• Exercise data
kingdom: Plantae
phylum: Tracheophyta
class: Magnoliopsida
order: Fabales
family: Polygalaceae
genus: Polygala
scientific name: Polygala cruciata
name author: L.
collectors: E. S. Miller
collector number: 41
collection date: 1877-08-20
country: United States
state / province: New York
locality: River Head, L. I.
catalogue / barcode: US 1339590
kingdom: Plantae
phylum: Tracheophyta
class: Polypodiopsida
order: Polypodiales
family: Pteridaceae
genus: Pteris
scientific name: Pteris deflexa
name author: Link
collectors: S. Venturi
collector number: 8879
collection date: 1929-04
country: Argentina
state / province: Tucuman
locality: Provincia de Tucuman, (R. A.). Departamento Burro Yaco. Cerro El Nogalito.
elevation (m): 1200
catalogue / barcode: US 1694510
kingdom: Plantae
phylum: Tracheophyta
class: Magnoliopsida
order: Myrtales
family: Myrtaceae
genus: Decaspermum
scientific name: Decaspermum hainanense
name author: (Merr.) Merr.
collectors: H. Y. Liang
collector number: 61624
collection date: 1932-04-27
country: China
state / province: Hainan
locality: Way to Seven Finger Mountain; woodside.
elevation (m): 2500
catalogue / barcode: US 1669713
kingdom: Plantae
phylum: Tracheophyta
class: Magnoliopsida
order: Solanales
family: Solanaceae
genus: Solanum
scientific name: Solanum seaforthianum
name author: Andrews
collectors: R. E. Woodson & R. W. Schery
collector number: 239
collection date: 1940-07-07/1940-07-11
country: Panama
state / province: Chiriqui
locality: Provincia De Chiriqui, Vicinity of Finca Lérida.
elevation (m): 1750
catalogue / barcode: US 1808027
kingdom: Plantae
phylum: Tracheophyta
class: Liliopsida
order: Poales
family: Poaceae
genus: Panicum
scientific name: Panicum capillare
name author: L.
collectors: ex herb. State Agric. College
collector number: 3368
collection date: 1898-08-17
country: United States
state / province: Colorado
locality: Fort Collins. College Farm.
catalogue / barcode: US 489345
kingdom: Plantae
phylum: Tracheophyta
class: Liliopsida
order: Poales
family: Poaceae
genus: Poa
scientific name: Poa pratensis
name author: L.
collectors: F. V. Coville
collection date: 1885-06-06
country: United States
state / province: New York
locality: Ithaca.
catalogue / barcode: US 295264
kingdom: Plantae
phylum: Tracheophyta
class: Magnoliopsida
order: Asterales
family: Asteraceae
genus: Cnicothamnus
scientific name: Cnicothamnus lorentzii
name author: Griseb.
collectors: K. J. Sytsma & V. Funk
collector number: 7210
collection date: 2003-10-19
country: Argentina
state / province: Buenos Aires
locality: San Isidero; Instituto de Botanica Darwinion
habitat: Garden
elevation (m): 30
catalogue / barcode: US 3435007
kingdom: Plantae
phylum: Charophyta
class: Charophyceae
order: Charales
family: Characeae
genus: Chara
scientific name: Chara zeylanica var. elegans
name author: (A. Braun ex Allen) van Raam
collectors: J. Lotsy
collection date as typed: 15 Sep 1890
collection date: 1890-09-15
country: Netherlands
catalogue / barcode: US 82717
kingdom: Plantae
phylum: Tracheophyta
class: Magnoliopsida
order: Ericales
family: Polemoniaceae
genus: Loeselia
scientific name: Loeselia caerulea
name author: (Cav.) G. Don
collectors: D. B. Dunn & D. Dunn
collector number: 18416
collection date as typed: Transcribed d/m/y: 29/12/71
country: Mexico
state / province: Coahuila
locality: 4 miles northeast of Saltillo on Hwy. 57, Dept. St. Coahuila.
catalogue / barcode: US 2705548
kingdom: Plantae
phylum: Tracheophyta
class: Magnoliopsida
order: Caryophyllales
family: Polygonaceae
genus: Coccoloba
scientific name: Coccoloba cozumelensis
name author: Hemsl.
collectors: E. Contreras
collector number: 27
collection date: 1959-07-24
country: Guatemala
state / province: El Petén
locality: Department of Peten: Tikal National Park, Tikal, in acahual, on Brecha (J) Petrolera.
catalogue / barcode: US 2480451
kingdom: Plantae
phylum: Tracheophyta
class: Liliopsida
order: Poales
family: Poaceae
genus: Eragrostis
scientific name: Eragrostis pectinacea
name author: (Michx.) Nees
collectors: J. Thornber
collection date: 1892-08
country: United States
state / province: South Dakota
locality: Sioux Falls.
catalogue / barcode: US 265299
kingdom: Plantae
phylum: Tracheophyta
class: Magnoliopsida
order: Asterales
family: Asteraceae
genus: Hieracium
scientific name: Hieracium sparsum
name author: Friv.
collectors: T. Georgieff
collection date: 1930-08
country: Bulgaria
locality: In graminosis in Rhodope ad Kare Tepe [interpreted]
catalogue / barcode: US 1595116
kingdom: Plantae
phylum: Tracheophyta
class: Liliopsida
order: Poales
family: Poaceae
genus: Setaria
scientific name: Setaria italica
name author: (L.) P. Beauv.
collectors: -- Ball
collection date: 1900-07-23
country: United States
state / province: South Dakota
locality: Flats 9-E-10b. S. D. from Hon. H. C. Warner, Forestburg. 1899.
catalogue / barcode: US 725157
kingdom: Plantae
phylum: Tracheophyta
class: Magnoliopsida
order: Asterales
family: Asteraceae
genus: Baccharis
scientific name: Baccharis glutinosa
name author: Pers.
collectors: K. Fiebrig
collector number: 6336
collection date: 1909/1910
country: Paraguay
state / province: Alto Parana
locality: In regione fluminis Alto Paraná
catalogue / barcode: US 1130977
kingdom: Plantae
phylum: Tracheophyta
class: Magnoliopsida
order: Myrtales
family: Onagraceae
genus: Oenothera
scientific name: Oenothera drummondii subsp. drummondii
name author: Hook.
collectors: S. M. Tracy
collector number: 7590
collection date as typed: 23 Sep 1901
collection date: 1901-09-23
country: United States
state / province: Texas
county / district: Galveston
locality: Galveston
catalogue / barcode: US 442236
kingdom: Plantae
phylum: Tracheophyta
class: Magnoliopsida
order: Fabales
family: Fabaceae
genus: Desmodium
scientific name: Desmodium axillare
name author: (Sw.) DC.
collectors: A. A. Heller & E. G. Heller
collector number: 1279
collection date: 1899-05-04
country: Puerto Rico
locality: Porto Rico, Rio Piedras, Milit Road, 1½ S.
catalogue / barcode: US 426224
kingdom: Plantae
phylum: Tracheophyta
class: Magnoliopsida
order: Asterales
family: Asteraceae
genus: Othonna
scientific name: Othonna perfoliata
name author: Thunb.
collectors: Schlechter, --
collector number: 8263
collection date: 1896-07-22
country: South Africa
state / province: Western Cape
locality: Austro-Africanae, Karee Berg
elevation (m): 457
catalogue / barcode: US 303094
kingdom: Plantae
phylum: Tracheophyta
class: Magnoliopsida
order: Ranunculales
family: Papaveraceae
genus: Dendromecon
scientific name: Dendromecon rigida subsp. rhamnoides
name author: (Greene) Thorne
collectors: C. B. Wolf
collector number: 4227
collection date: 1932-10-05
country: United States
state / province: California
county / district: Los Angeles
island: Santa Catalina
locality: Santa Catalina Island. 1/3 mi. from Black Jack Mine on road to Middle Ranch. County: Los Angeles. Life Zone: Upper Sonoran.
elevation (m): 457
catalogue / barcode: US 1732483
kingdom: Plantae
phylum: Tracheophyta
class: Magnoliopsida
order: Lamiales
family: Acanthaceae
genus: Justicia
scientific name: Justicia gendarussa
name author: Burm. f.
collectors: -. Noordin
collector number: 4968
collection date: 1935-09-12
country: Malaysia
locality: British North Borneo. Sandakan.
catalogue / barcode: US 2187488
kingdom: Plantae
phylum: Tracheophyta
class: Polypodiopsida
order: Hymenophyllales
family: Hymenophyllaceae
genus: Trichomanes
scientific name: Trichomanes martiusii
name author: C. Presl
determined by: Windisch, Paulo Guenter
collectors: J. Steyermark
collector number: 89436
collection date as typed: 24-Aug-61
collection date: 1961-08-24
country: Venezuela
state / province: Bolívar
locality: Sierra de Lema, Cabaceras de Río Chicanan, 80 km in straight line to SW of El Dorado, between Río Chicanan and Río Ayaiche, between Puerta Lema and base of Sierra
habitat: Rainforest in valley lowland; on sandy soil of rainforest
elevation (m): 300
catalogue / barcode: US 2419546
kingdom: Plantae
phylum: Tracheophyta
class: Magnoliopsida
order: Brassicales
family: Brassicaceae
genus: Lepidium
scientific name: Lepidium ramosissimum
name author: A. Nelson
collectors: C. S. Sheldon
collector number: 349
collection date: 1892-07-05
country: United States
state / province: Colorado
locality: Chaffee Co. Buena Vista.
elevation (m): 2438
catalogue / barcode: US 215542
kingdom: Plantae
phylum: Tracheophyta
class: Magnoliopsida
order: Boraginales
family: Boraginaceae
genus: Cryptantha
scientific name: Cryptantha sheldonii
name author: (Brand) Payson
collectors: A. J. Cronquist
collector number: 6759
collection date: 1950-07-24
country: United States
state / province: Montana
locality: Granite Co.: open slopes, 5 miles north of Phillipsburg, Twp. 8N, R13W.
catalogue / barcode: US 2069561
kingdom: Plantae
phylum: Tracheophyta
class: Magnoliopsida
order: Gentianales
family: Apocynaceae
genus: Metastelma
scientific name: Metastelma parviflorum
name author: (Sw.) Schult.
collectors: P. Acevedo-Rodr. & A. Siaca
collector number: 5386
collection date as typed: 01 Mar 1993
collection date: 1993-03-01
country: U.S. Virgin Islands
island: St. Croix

• Exercise description
Format the lines of the records from the one containing "catalogue / barcode: US 2419546" through the last line, inclusive, as a JSON list of strings with one string per line, leaving out any blank lines.

• Answer to this exercise
[
  "catalogue / barcode: US 2419546",
  "kingdom: Plantae",
  "phylum: Tracheophyta",
  "class: Magnoliopsida",
  "order: Brassicales",
  "family: Brassicaceae",
  "genus: Lepidium",
  "scientific name: Lepidium ramosissimum",
  "name author: A. Nelson",
  "collectors: C. S. Sheldon",
  "collector number: 349",
  "collection date: 1892-07-05",
  "country: United States",
  "state / province: Colorado",
  "locality: Chaffee Co. Buena Vista.",
  "elevation (m): 2438",
  "catalogue / barcode: US 215542",
  "kingdom: Plantae",
  "phylum: Tracheophyta",
  "class: Magnoliopsida",
  "order: Boraginales",
  "family: Boraginaceae",
  "genus: Cryptantha",
  "scientific name: Cryptantha sheldonii",
  "name author: (Brand) Payson",
  "collectors: A. J. Cronquist",
  "collector number: 6759",
  "collection date: 1950-07-24",
  "country: United States",
  "state / province: Montana",
  "locality: Granite Co.: open slopes, 5 miles north of Phillipsburg, Twp. 8N, R13W.",
  "catalogue / barcode: US 2069561",
  "kingdom: Plantae",
  "phylum: Tracheophyta",
  "class: Magnoliopsida",
  "order: Gentianales",
  "family: Apocynaceae",
  "genus: Metastelma",
  "scientific name: Metastelma parviflorum",
  "name author: (Sw.) Schult.",
  "collectors: P. Acevedo-Rodr. & A. Siaca",
  "collector number: 5386",
  "collection date as typed: 01 Mar 1993",
  "collection date: 1993-03-01",
  "country: U.S. Virgin Islands",
  "island: St. Croix"
]